İyi anlaşılması gereken diğer gerçek de, içinde Kur’an okunan böyle hayırlı haneye meleklerin kuşlar gibi semadan inerek, okunan Kur’an’ı huşu içinde dinlemeye devam etme olayı. Tıpkı büyük sahabi Üseyd bin Hudayr’in evine gelerek dinledikleri gibi.

Siyerde geçtiği üzere Medine’deki evinde gece Kur’an okumaya başlayan Üseyd bin Hudayr, bu sırada avludaki atının bir şeyler görüp de ürkmüş gibi acayip sesler çıkarıp kişnemeye başladığını duyar.

Bu ata neler oluyor, diye okumayı kesip de dışarı çıkıp baktığında, evin her tarafında kanatlarını kısmış sakince dinleyen ışıktan kuşların hemen göklere yukarı uçuşup gittiğini görür. Sabah erkenden mescide giderek gördüklerini Efendimiz (sas ) Hazretleri’ne anlatır. Efendimiz’in açıklaması şöyle olur:

-Biliyor musun Üseyd o göklere yukarı uçuşup giden nurdan parıltıların neler olduğunu?

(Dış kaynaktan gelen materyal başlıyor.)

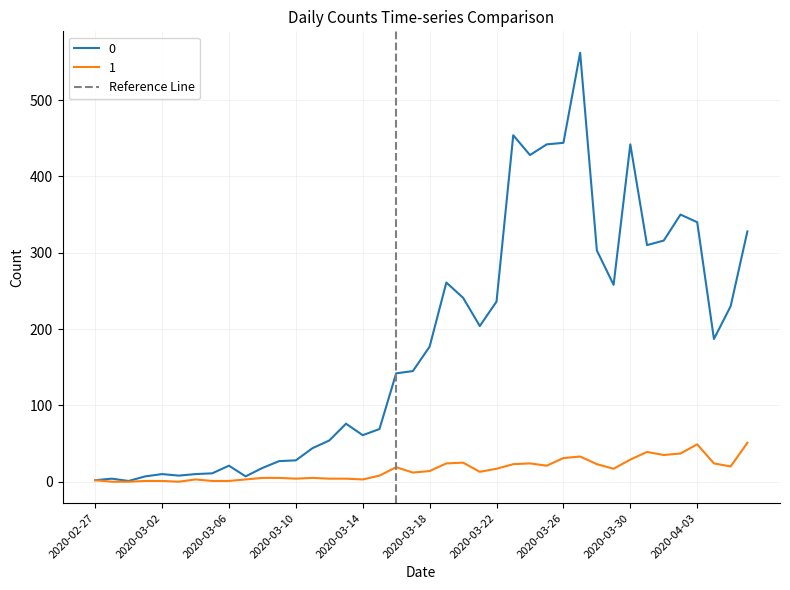

The 0 series shows 236 at 2020-03-22. True or false?

True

Onlar evinde okuduğun Kur’an’ı dinlemek için semadan inip gelen meleklerdi. Unutmayın der, içinde Kur’an okunan eve melekler dinleyici olarak gelirler. Eğer okumayı sabaha kadar sürdürseydin, onlar da sabaha kadar seni dinlemeyi sürdürürlerdi!.

– Ne dersiniz, hissemiz ne kadardır bu en hayırlı insan ve hayırlı hane sahibi olma tarifinden bu Kur’an okuma mevsiminde? Kendimizi en hayırlı insan, evimizi de meleklerin ziyaret edeceği hayırlı hane durumuna getirme niyetimiz söz konusu mu şu Kur’an öğrenme devresinde?

-Çocuklarımızı Kur’an kursuna göndererek hayat boyunca okuyacakları namaz sûrelerini ezberleme fırsatını kaçırmamaya dikkat ediyor muyuz? Onlar okumayı öğrenirken biz de onlara eşlik ediyor, ailecek hayırlı insan olma yarışına giriyor muyuz bu yaz tatilinde? Böyle en hayırlı insan olma niyet ve azmimiz söz konusu mu Kur’an kurslarının hizmete başladığı şu tatil fırsatında? Bu konu düşünmeye değer mi?